- Stored data entries
=======
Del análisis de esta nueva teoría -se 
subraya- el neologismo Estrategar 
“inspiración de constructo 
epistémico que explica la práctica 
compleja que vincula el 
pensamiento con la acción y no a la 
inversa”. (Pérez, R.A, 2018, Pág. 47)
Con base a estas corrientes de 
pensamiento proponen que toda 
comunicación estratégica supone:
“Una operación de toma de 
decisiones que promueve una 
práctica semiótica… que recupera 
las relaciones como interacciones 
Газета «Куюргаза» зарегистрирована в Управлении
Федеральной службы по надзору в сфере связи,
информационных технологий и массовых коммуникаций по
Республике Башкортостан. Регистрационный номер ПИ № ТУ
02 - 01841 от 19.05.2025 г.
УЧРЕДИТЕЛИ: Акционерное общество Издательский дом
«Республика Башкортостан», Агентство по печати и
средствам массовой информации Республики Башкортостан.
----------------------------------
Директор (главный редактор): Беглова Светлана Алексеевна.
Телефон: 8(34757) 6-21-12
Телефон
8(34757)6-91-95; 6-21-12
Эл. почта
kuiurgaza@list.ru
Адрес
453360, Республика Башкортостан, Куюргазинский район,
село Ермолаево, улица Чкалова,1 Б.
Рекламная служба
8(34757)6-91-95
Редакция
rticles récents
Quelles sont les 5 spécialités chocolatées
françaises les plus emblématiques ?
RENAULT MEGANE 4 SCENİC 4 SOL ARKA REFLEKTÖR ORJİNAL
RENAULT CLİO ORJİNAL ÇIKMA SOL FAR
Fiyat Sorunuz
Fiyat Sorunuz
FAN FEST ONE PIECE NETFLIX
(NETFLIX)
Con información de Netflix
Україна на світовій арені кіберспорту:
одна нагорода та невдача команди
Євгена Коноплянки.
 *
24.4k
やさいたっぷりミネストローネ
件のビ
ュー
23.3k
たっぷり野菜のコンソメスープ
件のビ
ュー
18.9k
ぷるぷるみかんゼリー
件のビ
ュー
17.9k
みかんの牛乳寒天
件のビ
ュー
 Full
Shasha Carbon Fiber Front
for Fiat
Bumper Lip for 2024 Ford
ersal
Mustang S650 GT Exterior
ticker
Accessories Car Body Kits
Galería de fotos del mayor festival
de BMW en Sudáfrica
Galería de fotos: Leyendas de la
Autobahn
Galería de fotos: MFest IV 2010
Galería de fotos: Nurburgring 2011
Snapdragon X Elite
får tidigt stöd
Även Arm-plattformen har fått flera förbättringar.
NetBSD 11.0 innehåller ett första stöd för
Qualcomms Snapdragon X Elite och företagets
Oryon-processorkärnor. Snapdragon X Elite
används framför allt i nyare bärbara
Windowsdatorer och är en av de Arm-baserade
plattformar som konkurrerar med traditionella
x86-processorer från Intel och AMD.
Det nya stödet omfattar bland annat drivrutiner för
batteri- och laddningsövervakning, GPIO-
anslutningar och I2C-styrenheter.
=======
- AIM OF THE TASK
Your task is to retype all of the records exactly.

- EXERCISE ANSWER
Del análisis de esta nueva teoría -se 
subraya- el neologismo Estrategar 
“inspiración de constructo 
epistémico que explica la práctica 
compleja que vincula el 
pensamiento con la acción y no a la 
inversa”. (Pérez, R.A, 2018, Pág. 47)
Con base a estas corrientes de 
pensamiento proponen que toda 
comunicación estratégica supone:
“Una operación de toma de 
decisiones que promueve una 
práctica semiótica… que recupera 
las relaciones como interacciones 
Газета «Куюргаза» зарегистрирована в Управлении
Федеральной службы по надзору в сфере связи,
информационных технологий и массовых коммуникаций по
Республике Башкортостан. Регистрационный номер ПИ № ТУ
02 - 01841 от 19.05.2025 г.
УЧРЕДИТЕЛИ: Акционерное общество Издательский дом
«Республика Башкортостан», Агентство по печати и
средствам массовой информации Республики Башкортостан.
----------------------------------
Директор (главный редактор): Беглова Светлана Алексеевна.
Телефон: 8(34757) 6-21-12
Телефон
8(34757)6-91-95; 6-21-12
Эл. почта
kuiurgaza@list.ru
Адрес
453360, Республика Башкортостан, Куюргазинский район,
село Ермолаево, улица Чкалова,1 Б.
Рекламная служба
8(34757)6-91-95
Редакция
rticles récents
Quelles sont les 5 spécialités chocolatées
françaises les plus emblématiques ?
RENAULT MEGANE 4 SCENİC 4 SOL ARKA REFLEKTÖR ORJİNAL
RENAULT CLİO ORJİNAL ÇIKMA SOL FAR
Fiyat Sorunuz
Fiyat Sorunuz
FAN FEST ONE PIECE NETFLIX
(NETFLIX)
Con información de Netflix
Україна на світовій арені кіберспорту:
одна нагорода та невдача команди
Євгена Коноплянки.
 *
24.4k
やさいたっぷりミネストローネ
件のビ
ュー
23.3k
たっぷり野菜のコンソメスープ
件のビ
ュー
18.9k
ぷるぷるみかんゼリー
件のビ
ュー
17.9k
みかんの牛乳寒天
件のビ
ュー
 Full
Shasha Carbon Fiber Front
for Fiat
Bumper Lip for 2024 Ford
ersal
Mustang S650 GT Exterior
ticker
Accessories Car Body Kits
Galería de fotos del mayor festival
de BMW en Sudáfrica
Galería de fotos: Leyendas de la
Autobahn
Galería de fotos: MFest IV 2010
Galería de fotos: Nurburgring 2011
Snapdragon X Elite
får tidigt stöd
Även Arm-plattformen har fått flera förbättringar.
NetBSD 11.0 innehåller ett första stöd för
Qualcomms Snapdragon X Elite och företagets
Oryon-processorkärnor. Snapdragon X Elite
används framför allt i nyare bärbara
Windowsdatorer och är en av de Arm-baserade
plattformar som konkurrerar med traditionella
x86-processorer från Intel och AMD.
Det nya stödet omfattar bland annat drivrutiner för
batteri- och laddningsövervakning, GPIO-
anslutningar och I2C-styrenheter.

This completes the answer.